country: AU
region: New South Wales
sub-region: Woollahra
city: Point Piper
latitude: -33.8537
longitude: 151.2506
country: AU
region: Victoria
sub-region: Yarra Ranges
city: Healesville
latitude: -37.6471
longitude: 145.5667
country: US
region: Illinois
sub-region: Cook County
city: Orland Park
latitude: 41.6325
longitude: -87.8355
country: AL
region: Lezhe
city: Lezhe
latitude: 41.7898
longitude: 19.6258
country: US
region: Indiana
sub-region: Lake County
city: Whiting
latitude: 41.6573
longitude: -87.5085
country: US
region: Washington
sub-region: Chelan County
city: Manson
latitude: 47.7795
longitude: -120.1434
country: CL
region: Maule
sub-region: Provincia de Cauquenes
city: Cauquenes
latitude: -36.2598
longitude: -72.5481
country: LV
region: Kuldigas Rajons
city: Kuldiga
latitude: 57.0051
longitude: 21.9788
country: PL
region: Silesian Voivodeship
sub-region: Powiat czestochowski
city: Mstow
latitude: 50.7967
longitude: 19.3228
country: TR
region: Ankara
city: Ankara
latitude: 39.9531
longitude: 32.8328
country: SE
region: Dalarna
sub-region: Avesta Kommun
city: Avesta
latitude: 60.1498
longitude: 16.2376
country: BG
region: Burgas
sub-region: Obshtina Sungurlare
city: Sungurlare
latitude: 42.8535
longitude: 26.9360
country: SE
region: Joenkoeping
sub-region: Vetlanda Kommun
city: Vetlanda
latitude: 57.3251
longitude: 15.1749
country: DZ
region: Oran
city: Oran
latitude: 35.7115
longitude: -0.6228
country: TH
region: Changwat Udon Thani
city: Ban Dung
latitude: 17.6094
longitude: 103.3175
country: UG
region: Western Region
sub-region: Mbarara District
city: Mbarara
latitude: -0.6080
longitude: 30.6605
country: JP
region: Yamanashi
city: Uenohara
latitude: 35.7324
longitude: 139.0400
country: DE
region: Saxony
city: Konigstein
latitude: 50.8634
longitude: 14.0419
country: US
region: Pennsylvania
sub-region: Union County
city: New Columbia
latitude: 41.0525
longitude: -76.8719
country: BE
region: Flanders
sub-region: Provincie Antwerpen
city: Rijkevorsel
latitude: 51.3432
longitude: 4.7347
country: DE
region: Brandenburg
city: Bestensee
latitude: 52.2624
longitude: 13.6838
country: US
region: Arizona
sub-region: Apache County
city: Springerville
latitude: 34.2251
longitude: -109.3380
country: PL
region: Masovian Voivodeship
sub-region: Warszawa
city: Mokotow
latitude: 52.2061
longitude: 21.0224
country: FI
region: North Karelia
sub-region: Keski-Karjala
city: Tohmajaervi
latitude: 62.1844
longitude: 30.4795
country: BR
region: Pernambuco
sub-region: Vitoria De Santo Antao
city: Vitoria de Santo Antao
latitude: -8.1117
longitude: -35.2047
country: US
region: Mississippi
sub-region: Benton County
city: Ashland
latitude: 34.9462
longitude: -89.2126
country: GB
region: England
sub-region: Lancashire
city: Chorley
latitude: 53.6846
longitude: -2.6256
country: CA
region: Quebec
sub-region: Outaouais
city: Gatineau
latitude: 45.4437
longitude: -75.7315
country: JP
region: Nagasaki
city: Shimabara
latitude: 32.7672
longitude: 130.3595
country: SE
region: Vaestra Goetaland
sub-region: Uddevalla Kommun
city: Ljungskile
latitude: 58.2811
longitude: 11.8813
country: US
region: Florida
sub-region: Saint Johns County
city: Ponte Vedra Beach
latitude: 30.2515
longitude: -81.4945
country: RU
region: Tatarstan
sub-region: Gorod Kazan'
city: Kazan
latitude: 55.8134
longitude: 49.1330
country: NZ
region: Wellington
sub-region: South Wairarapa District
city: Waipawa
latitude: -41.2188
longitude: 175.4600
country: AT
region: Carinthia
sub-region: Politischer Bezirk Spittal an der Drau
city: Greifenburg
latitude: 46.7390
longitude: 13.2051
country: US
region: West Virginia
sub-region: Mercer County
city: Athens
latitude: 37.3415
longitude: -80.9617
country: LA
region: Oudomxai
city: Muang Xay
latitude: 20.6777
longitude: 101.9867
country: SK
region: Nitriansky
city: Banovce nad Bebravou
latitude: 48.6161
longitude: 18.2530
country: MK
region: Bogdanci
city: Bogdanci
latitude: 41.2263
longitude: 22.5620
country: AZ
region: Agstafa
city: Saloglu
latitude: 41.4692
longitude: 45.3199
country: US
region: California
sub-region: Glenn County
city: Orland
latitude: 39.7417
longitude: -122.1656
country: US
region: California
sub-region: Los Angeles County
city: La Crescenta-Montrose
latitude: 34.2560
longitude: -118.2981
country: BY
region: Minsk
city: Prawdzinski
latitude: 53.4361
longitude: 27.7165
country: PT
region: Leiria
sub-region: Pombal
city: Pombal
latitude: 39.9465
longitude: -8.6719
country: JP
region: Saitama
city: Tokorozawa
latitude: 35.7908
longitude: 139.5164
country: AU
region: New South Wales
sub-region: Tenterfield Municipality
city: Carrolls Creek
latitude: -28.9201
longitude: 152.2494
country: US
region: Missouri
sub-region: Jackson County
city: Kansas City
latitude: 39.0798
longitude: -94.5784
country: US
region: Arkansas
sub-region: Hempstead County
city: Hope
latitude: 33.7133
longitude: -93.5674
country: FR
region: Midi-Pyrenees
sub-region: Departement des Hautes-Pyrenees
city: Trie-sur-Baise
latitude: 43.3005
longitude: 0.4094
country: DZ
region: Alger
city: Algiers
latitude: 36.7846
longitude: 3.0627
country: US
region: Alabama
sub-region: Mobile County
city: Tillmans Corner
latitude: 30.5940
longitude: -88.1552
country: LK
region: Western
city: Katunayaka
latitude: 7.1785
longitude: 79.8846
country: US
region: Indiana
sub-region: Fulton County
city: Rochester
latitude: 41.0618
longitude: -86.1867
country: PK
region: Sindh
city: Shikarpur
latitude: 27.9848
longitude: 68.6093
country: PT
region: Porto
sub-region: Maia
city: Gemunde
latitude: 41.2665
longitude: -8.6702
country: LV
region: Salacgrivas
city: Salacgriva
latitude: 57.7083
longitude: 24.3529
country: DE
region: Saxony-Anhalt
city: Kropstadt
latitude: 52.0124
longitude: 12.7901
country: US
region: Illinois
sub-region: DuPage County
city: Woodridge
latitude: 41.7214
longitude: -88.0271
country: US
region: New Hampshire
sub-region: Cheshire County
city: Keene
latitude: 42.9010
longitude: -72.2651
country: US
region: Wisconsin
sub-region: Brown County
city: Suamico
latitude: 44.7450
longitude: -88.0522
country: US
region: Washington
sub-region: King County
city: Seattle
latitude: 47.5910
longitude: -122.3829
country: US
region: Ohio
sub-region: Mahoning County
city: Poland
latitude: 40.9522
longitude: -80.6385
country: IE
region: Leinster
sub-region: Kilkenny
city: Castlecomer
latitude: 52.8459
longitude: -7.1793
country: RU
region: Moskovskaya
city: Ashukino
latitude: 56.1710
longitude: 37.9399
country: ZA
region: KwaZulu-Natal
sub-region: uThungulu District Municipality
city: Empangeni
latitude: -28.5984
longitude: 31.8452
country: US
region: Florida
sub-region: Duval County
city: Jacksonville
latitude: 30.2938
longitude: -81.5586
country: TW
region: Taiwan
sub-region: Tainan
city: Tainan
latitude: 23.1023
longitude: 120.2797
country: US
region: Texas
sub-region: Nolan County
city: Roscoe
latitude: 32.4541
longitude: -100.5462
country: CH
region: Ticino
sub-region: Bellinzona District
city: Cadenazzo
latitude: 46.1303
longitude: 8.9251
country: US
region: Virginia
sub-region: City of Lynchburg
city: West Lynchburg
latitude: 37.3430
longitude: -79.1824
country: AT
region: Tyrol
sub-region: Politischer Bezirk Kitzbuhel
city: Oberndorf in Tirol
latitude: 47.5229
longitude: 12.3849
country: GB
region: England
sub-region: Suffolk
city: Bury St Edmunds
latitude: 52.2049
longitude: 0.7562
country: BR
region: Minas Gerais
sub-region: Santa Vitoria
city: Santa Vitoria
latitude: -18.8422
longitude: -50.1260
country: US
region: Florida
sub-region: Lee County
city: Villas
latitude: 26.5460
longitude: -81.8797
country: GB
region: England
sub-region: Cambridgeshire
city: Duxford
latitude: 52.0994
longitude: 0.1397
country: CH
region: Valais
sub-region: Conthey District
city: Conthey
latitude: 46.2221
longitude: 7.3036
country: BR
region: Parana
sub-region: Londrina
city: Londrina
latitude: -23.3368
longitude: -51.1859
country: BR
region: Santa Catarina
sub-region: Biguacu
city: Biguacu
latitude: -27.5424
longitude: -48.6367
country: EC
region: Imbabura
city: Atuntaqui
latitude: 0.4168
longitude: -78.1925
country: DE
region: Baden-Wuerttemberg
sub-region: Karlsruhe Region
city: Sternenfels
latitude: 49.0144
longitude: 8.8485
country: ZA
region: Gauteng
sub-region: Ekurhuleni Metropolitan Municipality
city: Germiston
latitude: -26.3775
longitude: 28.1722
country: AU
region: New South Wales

**To be done**
Turn the lines above, from the one containing "latitude: 30.5940" through the one containing "longitude: 8.9251", inclusive, into a numbered list. Leave out any blank lines.

**Solved exercise**
1. latitude: 30.5940
2. longitude: -88.1552
3. country: LK
4. region: Western
5. city: Katunayaka
6. latitude: 7.1785
7. longitude: 79.8846
8. country: US
9. region: Indiana
10. sub-region: Fulton County
11. city: Rochester
12. latitude: 41.0618
13. longitude: -86.1867
14. country: PK
15. region: Sindh
16. city: Shikarpur
17. latitude: 27.9848
18. longitude: 68.6093
19. country: PT
20. region: Porto
21. sub-region: Maia
22. city: Gemunde
23. latitude: 41.2665
24. longitude: -8.6702
25. country: LV
26. region: Salacgrivas
27. city: Salacgriva
28. latitude: 57.7083
29. longitude: 24.3529
30. country: DE
31. region: Saxony-Anhalt
32. city: Kropstadt
33. latitude: 52.0124
34. longitude: 12.7901
35. country: US
36. region: Illinois
37. sub-region: DuPage County
38. city: Woodridge
39. latitude: 41.7214
40. longitude: -88.0271
41. country: US
42. region: New Hampshire
43. sub-region: Cheshire County
44. city: Keene
45. latitude: 42.9010
46. longitude: -72.2651
47. country: US
48. region: Wisconsin
49. sub-region: Brown County
50. city: Suamico
51. latitude: 44.7450
52. longitude: -88.0522
53. country: US
54. region: Washington
55. sub-region: King County
56. city: Seattle
57. latitude: 47.5910
58. longitude: -122.3829
59. country: US
60. region: Ohio
61. sub-region: Mahoning County
62. city: Poland
63. latitude: 40.9522
64. longitude: -80.6385
65. country: IE
66. region: Leinster
67. sub-region: Kilkenny
68. city: Castlecomer
69. latitude: 52.8459
70. longitude: -7.1793
71. country: RU
72. region: Moskovskaya
73. city: Ashukino
74. latitude: 56.1710
75. longitude: 37.9399
76. country: ZA
77. region: KwaZulu-Natal
78. sub-region: uThungulu District Municipality
79. city: Empangeni
80. latitude: -28.5984
81. longitude: 31.8452
82. country: US
83. region: Florida
84. sub-region: Duval County
85. city: Jacksonville
86. latitude: 30.2938
87. longitude: -81.5586
88. country: TW
89. region: Taiwan
90. sub-region: Tainan
91. city: Tainan
92. latitude: 23.1023
93. longitude: 120.2797
94. country: US
95. region: Texas
96. sub-region: Nolan County
97. city: Roscoe
98. latitude: 32.4541
99. longitude: -100.5462
100. country: CH
101. region: Ticino
102. sub-region: Bellinzona District
103. city: Cadenazzo
104. latitude: 46.1303
105. longitude: 8.9251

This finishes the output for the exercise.